[Document layout detection data]

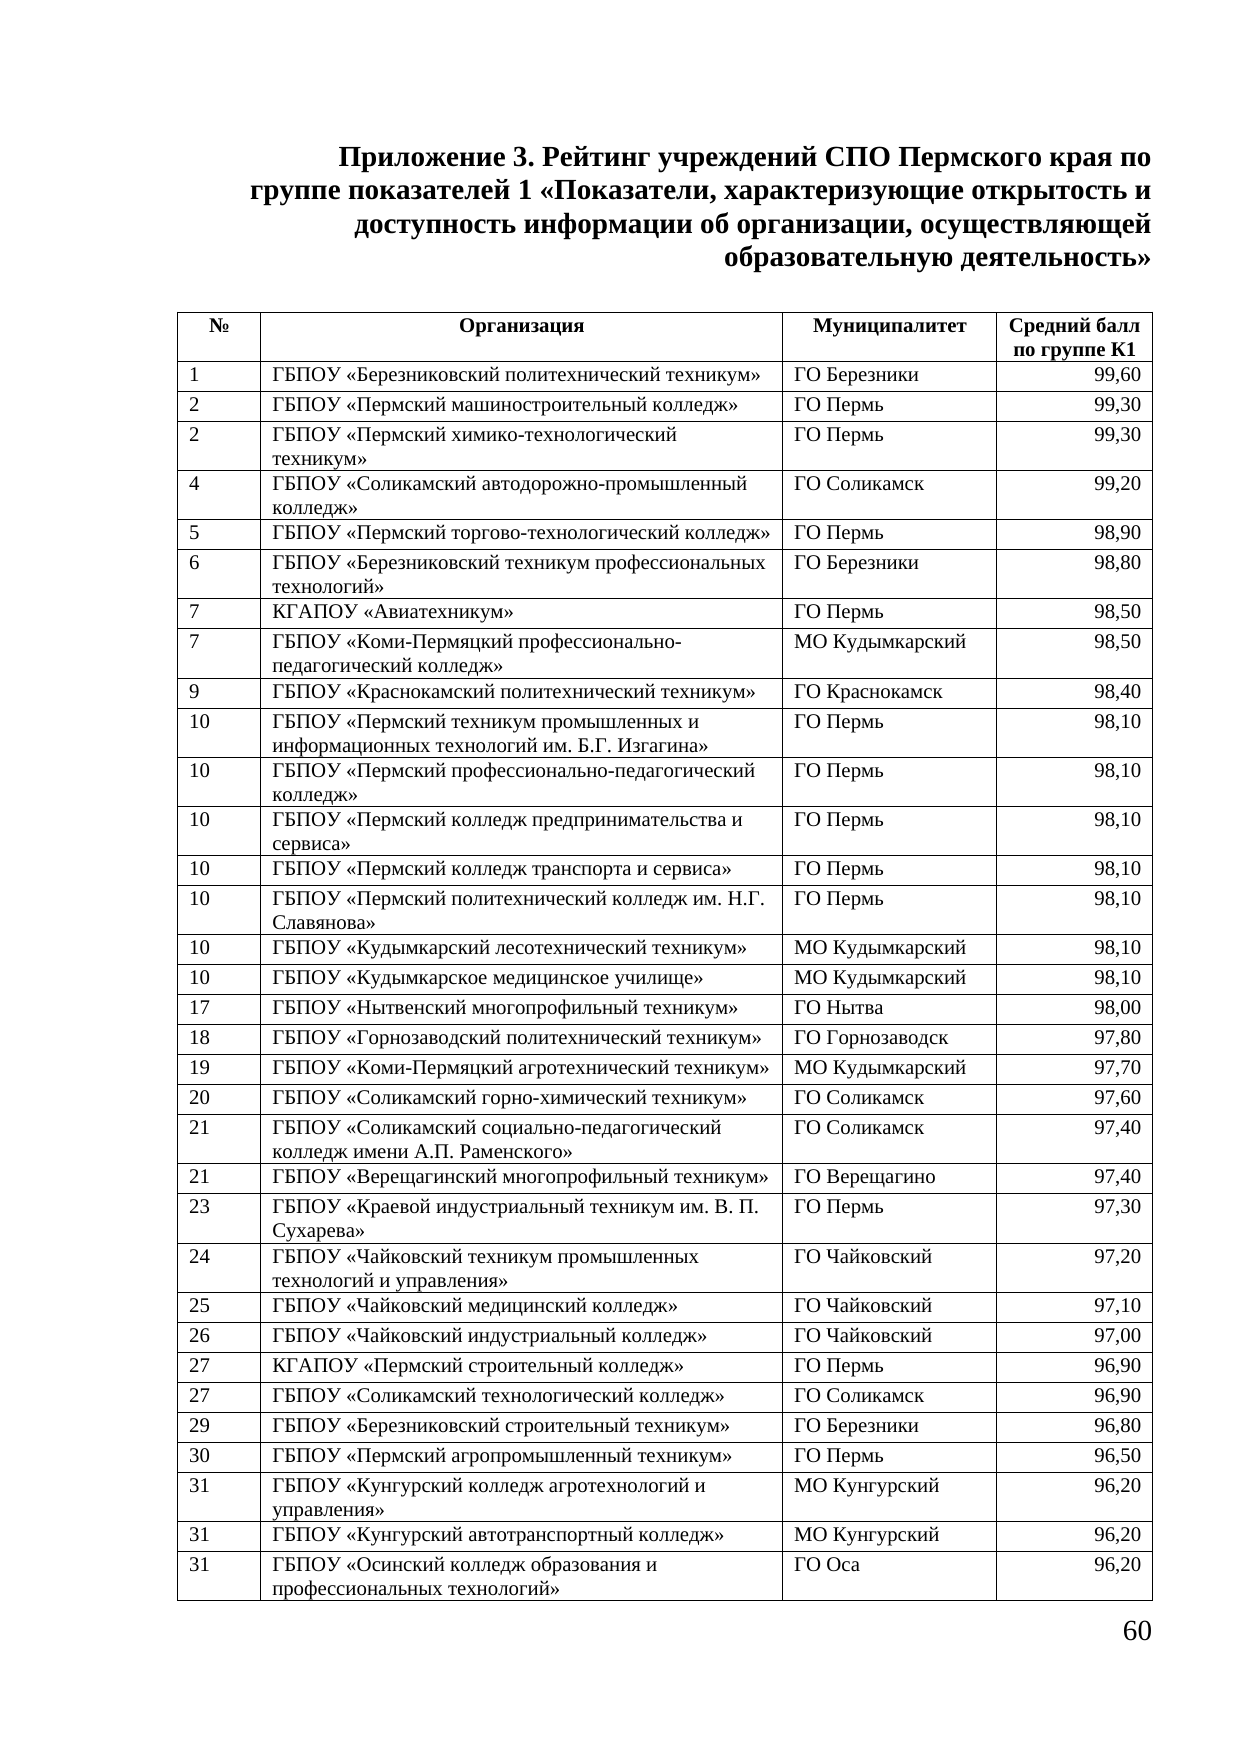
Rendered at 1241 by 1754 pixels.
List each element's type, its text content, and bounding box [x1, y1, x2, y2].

table_cell ГБПОУ «Кунгурский автотранспортный колледж» [261, 1522, 782, 1551]
table_cell 98,10 [997, 758, 1152, 806]
table_cell 97,60 [997, 1085, 1152, 1114]
table_cell ГБПОУ «Кунгурский колледж агротехнологий и управления» [261, 1473, 782, 1521]
table_cell ГО Пермь [783, 856, 996, 885]
table_cell 99,30 [997, 422, 1152, 470]
table_cell 10 [178, 856, 260, 885]
table_cell 97,80 [997, 1025, 1152, 1054]
table_cell ГБПОУ «Пермский колледж предпринимательства и сервиса» [261, 807, 782, 855]
table_cell ГО Соликамск [783, 1085, 996, 1114]
table_cell 18 [178, 1025, 260, 1054]
table_cell ГБПОУ «Коми-Пермяцкий профессионально-педагогический колледж» [261, 629, 782, 677]
table_cell ГО Чайковский [783, 1323, 996, 1352]
table_cell 10 [178, 965, 260, 994]
table_cell 31 [178, 1522, 260, 1551]
table_cell ГО Пермь [783, 1194, 996, 1242]
table_cell ГО Чайковский [783, 1293, 996, 1322]
table_cell ГО Березники [783, 362, 996, 391]
table_cell 30 [178, 1443, 260, 1472]
table_cell ГО Пермь [783, 1443, 996, 1472]
table_cell ГБПОУ «Краевой индустриальный техникум им. В. П. Сухарева» [261, 1194, 782, 1242]
table_cell 29 [178, 1413, 260, 1442]
table_cell 96,20 [997, 1473, 1152, 1521]
table_cell 97,40 [997, 1164, 1152, 1193]
table_cell ГБПОУ «Кудымкарский лесотехнический техникум» [261, 935, 782, 964]
table_cell 26 [178, 1323, 260, 1352]
table_cell 97,00 [997, 1323, 1152, 1352]
table_cell ГБПОУ «Чайковский медицинский колледж» [261, 1293, 782, 1322]
table_cell 98,10 [997, 965, 1152, 994]
table_cell ГО Соликамск [783, 1383, 996, 1412]
table_cell ГО Пермь [783, 709, 996, 757]
table_cell ГБПОУ «Горнозаводский политехнический техникум» [261, 1025, 782, 1054]
table_cell 10 [178, 886, 260, 934]
table_cell 10 [178, 807, 260, 855]
table_cell 7 [178, 629, 260, 677]
table_cell 10 [178, 709, 260, 757]
table_cell ГБПОУ «Пермский торгово-технологический колледж» [261, 520, 782, 549]
table_cell 98,80 [997, 550, 1152, 598]
table_cell ГО Пермь [783, 392, 996, 421]
table_cell 96,20 [997, 1552, 1152, 1600]
table_cell 99,20 [997, 471, 1152, 519]
table_cell ГБПОУ «Березниковский строительный техникум» [261, 1413, 782, 1442]
table_cell 17 [178, 995, 260, 1024]
table_cell МО Кудымкарский [783, 1055, 996, 1084]
table_cell ГБПОУ «Верещагинский многопрофильный техникум» [261, 1164, 782, 1193]
table_cell 99,60 [997, 362, 1152, 391]
table_cell 98,10 [997, 886, 1152, 934]
table_cell 98,00 [997, 995, 1152, 1024]
table_cell МО Кунгурский [783, 1473, 996, 1521]
table_cell 98,90 [997, 520, 1152, 549]
table_cell ГО Березники [783, 550, 996, 598]
table_cell 98,50 [997, 629, 1152, 677]
table_cell 98,10 [997, 856, 1152, 885]
table_cell ГБПОУ «Пермский колледж транспорта и сервиса» [261, 856, 782, 885]
table_cell ГБПОУ «Соликамский социально-педагогический колледж имени А.П. Раменского» [261, 1115, 782, 1163]
table_cell 21 [178, 1164, 260, 1193]
table_cell ГБПОУ «Коми-Пермяцкий агротехнический техникум» [261, 1055, 782, 1084]
table_cell 23 [178, 1194, 260, 1242]
table_cell 97,70 [997, 1055, 1152, 1084]
table_cell ГБПОУ «Пермский агропромышленный техникум» [261, 1443, 782, 1472]
table_cell ГБПОУ «Чайковский техникум промышленных технологий и управления» [261, 1244, 782, 1292]
table_cell 25 [178, 1293, 260, 1322]
table_cell ГБПОУ «Кудымкарское медицинское училище» [261, 965, 782, 994]
table_cell 5 [178, 520, 260, 549]
table_cell 96,20 [997, 1522, 1152, 1551]
table_cell МО Кудымкарский [783, 935, 996, 964]
table_cell 97,10 [997, 1293, 1152, 1322]
table_cell ГБПОУ «Березниковский политехнический техникум» [261, 362, 782, 391]
table_cell ГБПОУ «Чайковский индустриальный колледж» [261, 1323, 782, 1352]
table_cell ГБПОУ «Пермский машиностроительный колледж» [261, 392, 782, 421]
table_cell ГБПОУ «Осинский колледж образования и профессиональных технологий» [261, 1552, 782, 1600]
table_cell 97,20 [997, 1244, 1152, 1292]
table_header Муниципалитет [783, 313, 996, 361]
table_cell ГО Горнозаводск [783, 1025, 996, 1054]
table_cell 98,50 [997, 599, 1152, 628]
table_cell ГО Нытва [783, 995, 996, 1024]
table_cell ГО Пермь [783, 807, 996, 855]
table_cell 1 [178, 362, 260, 391]
subtitle Приложение 3. Рейтинг учреждений СПО Пермского края по группе показателей 1 «Показатели, характеризующие открытость и доступность информации об организации, осуществляющей образовательную деятельность» [177, 139, 1152, 273]
table_cell ГБПОУ «Пермский политехнический колледж им. Н.Г. Славянова» [261, 886, 782, 934]
table_cell ГО Соликамск [783, 471, 996, 519]
table_cell 10 [178, 758, 260, 806]
table_cell ГО Пермь [783, 599, 996, 628]
table_cell 96,90 [997, 1383, 1152, 1412]
table_cell ГО Пермь [783, 422, 996, 470]
table_cell 98,10 [997, 807, 1152, 855]
table_cell ГБПОУ «Пермский профессионально-педагогический колледж» [261, 758, 782, 806]
table_cell 20 [178, 1085, 260, 1114]
table_cell МО Кудымкарский [783, 965, 996, 994]
table_cell ГБПОУ «Соликамский технологический колледж» [261, 1383, 782, 1412]
table_cell 98,10 [997, 935, 1152, 964]
table_cell ГО Оса [783, 1552, 996, 1600]
table_cell 31 [178, 1552, 260, 1600]
table_cell 10 [178, 935, 260, 964]
table_cell 96,80 [997, 1413, 1152, 1442]
table_cell ГБПОУ «Нытвенский многопрофильный техникум» [261, 995, 782, 1024]
table_cell ГО Пермь [783, 520, 996, 549]
table_header Средний балл по группе К1 [997, 313, 1152, 361]
table_cell ГО Краснокамск [783, 679, 996, 707]
table_cell 21 [178, 1115, 260, 1163]
table_cell МО Кунгурский [783, 1522, 996, 1551]
table_cell 96,90 [997, 1353, 1152, 1382]
table_header Организация [261, 313, 782, 361]
table_cell 9 [178, 679, 260, 707]
table_cell 2 [178, 392, 260, 421]
table_cell 97,40 [997, 1115, 1152, 1163]
table_cell ГО Чайковский [783, 1244, 996, 1292]
table_cell КГАПОУ «Авиатехникум» [261, 599, 782, 628]
table_cell 27 [178, 1383, 260, 1412]
table_cell 6 [178, 550, 260, 598]
table_cell ГБПОУ «Соликамский горно-химический техникум» [261, 1085, 782, 1114]
table_cell 24 [178, 1244, 260, 1292]
table_cell ГБПОУ «Березниковский техникум профессиональных технологий» [261, 550, 782, 598]
table_cell ГБПОУ «Краснокамский политехнический техникум» [261, 679, 782, 707]
table_cell ГО Верещагино [783, 1164, 996, 1193]
table_cell ГО Березники [783, 1413, 996, 1442]
table_cell 7 [178, 599, 260, 628]
table_cell ГО Соликамск [783, 1115, 996, 1163]
table_cell 98,40 [997, 679, 1152, 707]
table_cell 31 [178, 1473, 260, 1521]
table_cell 4 [178, 471, 260, 519]
table_cell 97,30 [997, 1194, 1152, 1242]
table_cell КГАПОУ «Пермский строительный колледж» [261, 1353, 782, 1382]
table_cell 19 [178, 1055, 260, 1084]
table_cell ГБПОУ «Пермский химико-технологический техникум» [261, 422, 782, 470]
table_cell МО Кудымкарский [783, 629, 996, 677]
table_cell 96,50 [997, 1443, 1152, 1472]
table_cell ГБПОУ «Пермский техникум промышленных и информационных технологий им. Б.Г. Изгагина» [261, 709, 782, 757]
table_cell ГО Пермь [783, 886, 996, 934]
table_header № [178, 313, 260, 361]
table_cell ГБПОУ «Соликамский автодорожно-промышленный колледж» [261, 471, 782, 519]
table_cell 2 [178, 422, 260, 470]
table_cell ГО Пермь [783, 1353, 996, 1382]
table_cell 99,30 [997, 392, 1152, 421]
table_cell 27 [178, 1353, 260, 1382]
table_cell ГО Пермь [783, 758, 996, 806]
table_cell 98,10 [997, 709, 1152, 757]
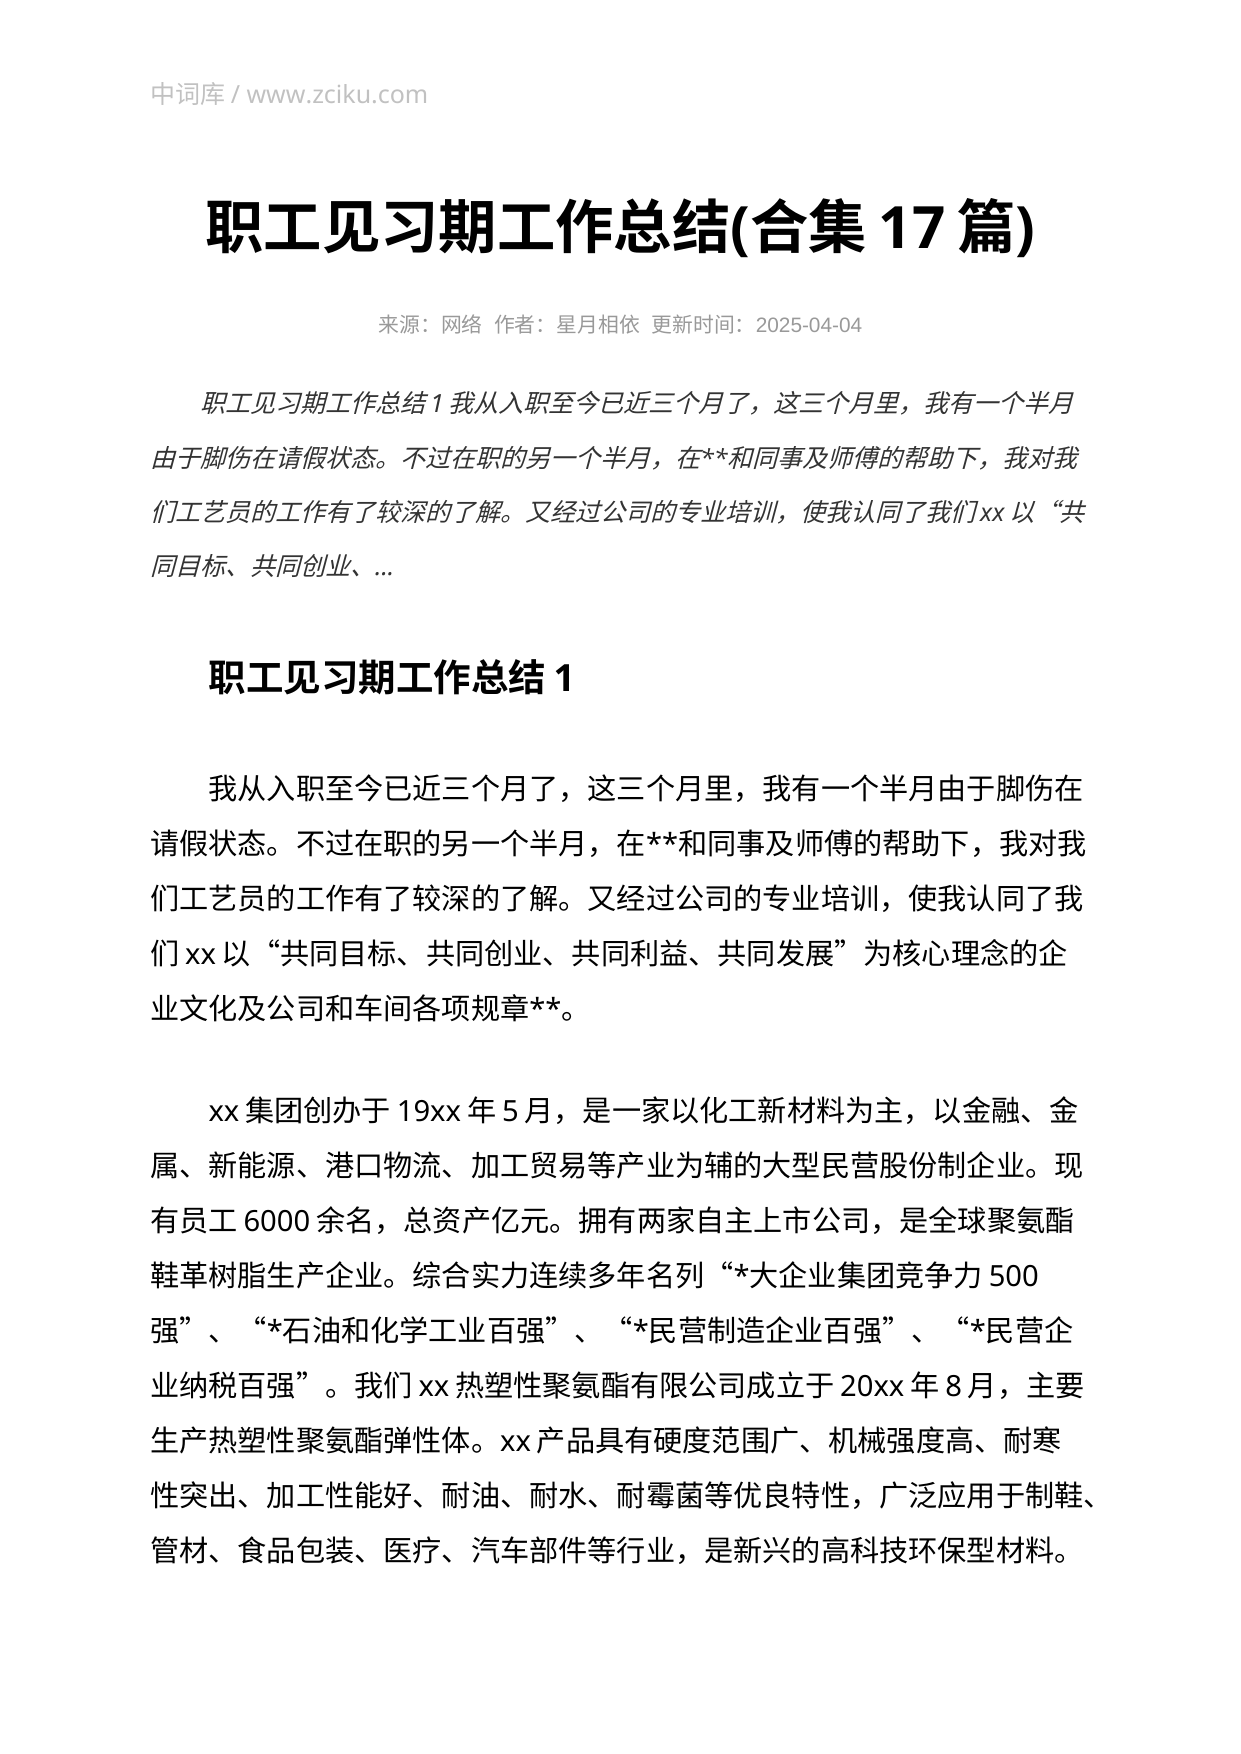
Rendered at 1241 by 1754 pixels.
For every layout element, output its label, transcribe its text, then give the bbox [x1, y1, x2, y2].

#### Problem statement:
The count alone is wanted: how many lines above hold the string "Кунгурский"?

#### Response area:
4